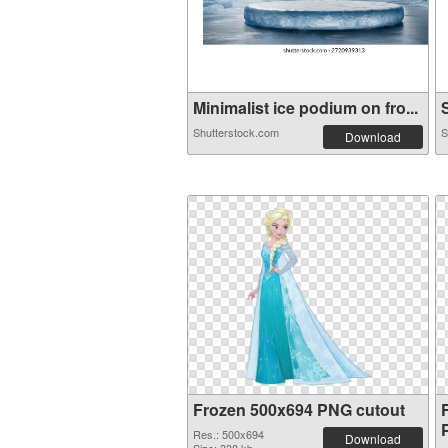
Minimalist ice podium on fro...
S
Shutterstock.com
S
Download
Frozen 500x694 PNG cutout
Res.: 500x694
Download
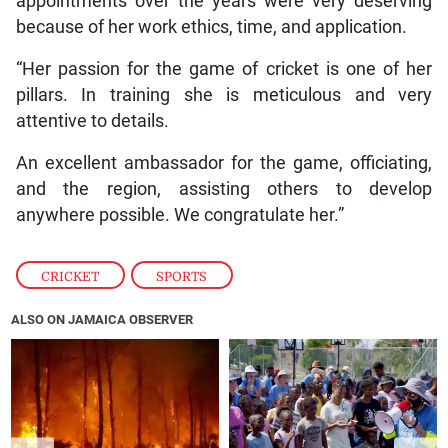
appointments over the years were very deserving
because of her work ethics, time, and application.
“Her passion for the game of cricket is one of her
pillars. In training she is meticulous and very
attentive to details.
An excellent ambassador for the game, officiating,
and the region, assisting others to develop
anywhere possible. We congratulate her.”
CRICKET
,
SPORTS
ALSO ON JAMAICA OBSERVER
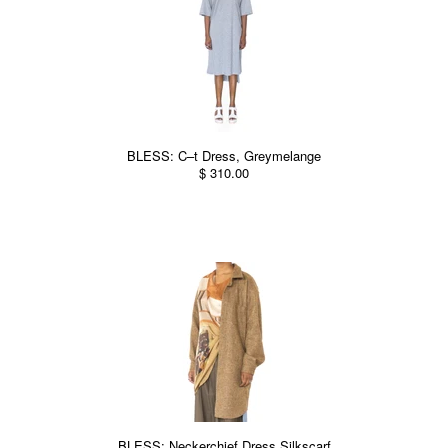
BLESS: C–t Dress, Greymelange
$ 310.00
BLESS: Neckerchief Dress Silkscarf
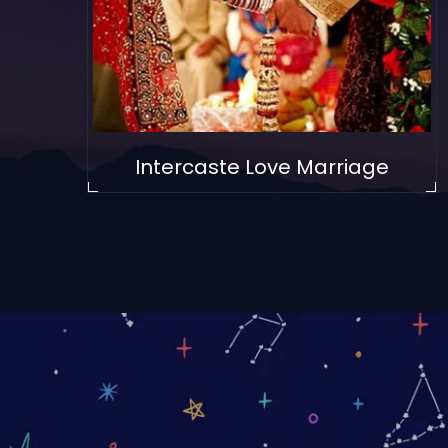
Intercaste Love Marriage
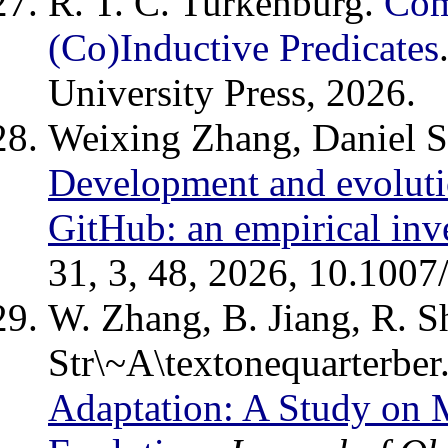
R. T. C. Turkenburg.
Com
(Co)Inductive Predicates
University Press, 2026.
Weixing Zhang, Daniel S
Development and evoluti
GitHub: an empirical inv
31, 3, 48, 2026, 10.100
W. Zhang, B. Jiang, R. S
Str\~A\textonequarterber
Adaptation: A Study on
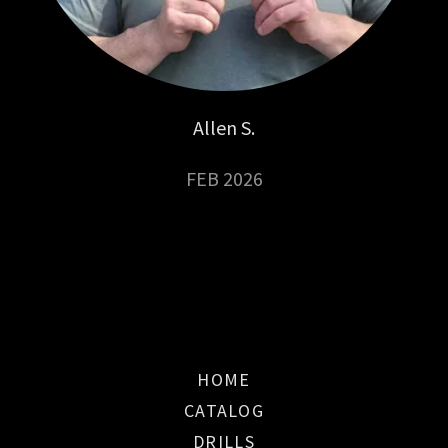
Allen S.
FEB 2026
HOME
CATALOG
DRILLS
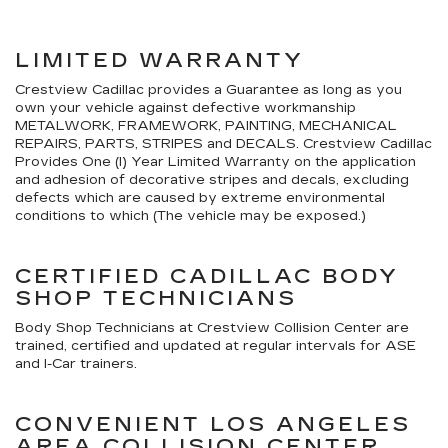
LIMITED WARRANTY
Crestview Cadillac provides a Guarantee as long as you
own your vehicle against defective workmanship
METALWORK, FRAMEWORK, PAINTING, MECHANICAL
REPAIRS, PARTS, STRIPES and DECALS. Crestview Cadillac
Provides One (I) Year Limited Warranty on the application
and adhesion of decorative stripes and decals, excluding
defects which are caused by extreme environmental
conditions to which (The vehicle may be exposed.)
CERTIFIED CADILLAC BODY
SHOP TECHNICIANS
Body Shop Technicians at Crestview Collision Center are
trained, certified and updated at regular intervals for ASE
and I-Car trainers.
CONVENIENT LOS ANGELES
AREA COLLISION CENTER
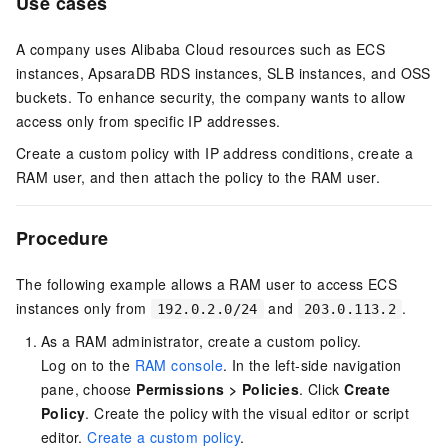
Use cases
A company uses Alibaba Cloud resources such as ECS
instances, ApsaraDB RDS instances, SLB instances, and OSS
buckets. To enhance security, the company wants to allow
access only from specific IP addresses.
Create a custom policy with IP address conditions, create a
RAM user, and then attach the policy to the RAM user.
Procedure
The following example allows a RAM user to access ECS
instances only from
and
.
192.0.2.0/24
203.0.113.2
As a RAM administrator, create a custom policy.
Log on to the
RAM console
. In the left-side navigation
pane, choose
Permissions
>
Policies
. Click
Create
Policy
. Create the policy with the visual editor or script
editor.
Create a custom policy
.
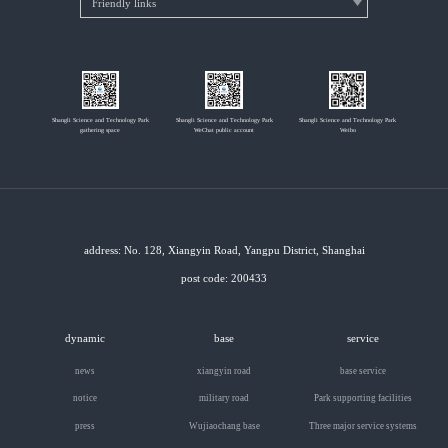
Shangli Science and Technology Park
Shangli Science and Technology Park
Shangli Science and Technology Park
gathering space
WeChat public account
Weibo
address: No. 128, Xiangyin Road, Yangpu District, Shanghai
post code: 200433
dynamic
base
service
news
xiangyin road
base service
notice
military road
Park supporting facilities
press
Wujiaochang base
Three major service systems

§ DESCRIPTION OF THE TASK
Can you write out every line of text in the material above, character for character and in its original order, leaving the pictures out of your answer?

§ RESPONSE TO THIS EXERCISE
Minimalist ice podium on fro...
S
Shutterstock.com
S
Download
Frozen 500x694 PNG cutout
Res.: 500x694
Download
appointments over the years were very deserving
because of her work ethics, time, and application.
“Her passion for the game of cricket is one of her
pillars. In training she is meticulous and very
attentive to details.
An excellent ambassador for the game, officiating,
and the region, assisting others to develop
anywhere possible. We congratulate her.”
CRICKET
,
SPORTS
ALSO ON JAMAICA OBSERVER
BLESS: C–t Dress, Greymelange
$ 310.00
BLESS: Neckerchief Dress Silkscarf
Intercaste Love Marriage
R. T. C. Turkenburg.
Com
(Co)Inductive Predicates
University Press, 2026.
Weixing Zhang, Daniel S
Development and evoluti
GitHub: an empirical inv
31, 3, 48, 2026, 10.100
W. Zhang, B. Jiang, R. S
Str\~A\textonequarterber
Adaptation: A Study on
Allen S.
FEB 2026
HOME
CATALOG
DRILLS
LIMITED WARRANTY
Crestview Cadillac provides a Guarantee as long as you
own your vehicle against defective workmanship
METALWORK, FRAMEWORK, PAINTING, MECHANICAL
REPAIRS, PARTS, STRIPES and DECALS. Crestview Cadillac
Provides One (I) Year Limited Warranty on the application
and adhesion of decorative stripes and decals, excluding
defects which are caused by extreme environmental
conditions to which (The vehicle may be exposed.)
CERTIFIED CADILLAC BODY
SHOP TECHNICIANS
Body Shop Technicians at Crestview Collision Center are
trained, certified and updated at regular intervals for ASE
and I-Car trainers.
CONVENIENT LOS ANGELES
AREA COLLISION CENTER
Use cases
A company uses Alibaba Cloud resources such as ECS
instances, ApsaraDB RDS instances, SLB instances, and OSS
buckets. To enhance security, the company wants to allow
access only from specific IP addresses.
Create a custom policy with IP address conditions, create a
RAM user, and then attach the policy to the RAM user.
Procedure
The following example allows a RAM user to access ECS
instances only from
and
.
192.0.2.0/24
203.0.113.2
As a RAM administrator, create a custom policy.
Log on to the
RAM console
. In the left-side navigation
pane, choose
Permissions
>
Policies
. Click
Create
Policy
. Create the policy with the visual editor or script
editor.
Create a custom policy
.
Shangli Science and Technology Park
Shangli Science and Technology Park
Shangli Science and Technology Park
gathering space
WeChat public account
Weibo
address: No. 128, Xiangyin Road, Yangpu District, Shanghai
post code: 200433
dynamic
base
service
news
xiangyin road
base service
notice
military road
Park supporting facilities
press
Wujiaochang base
Three major service systems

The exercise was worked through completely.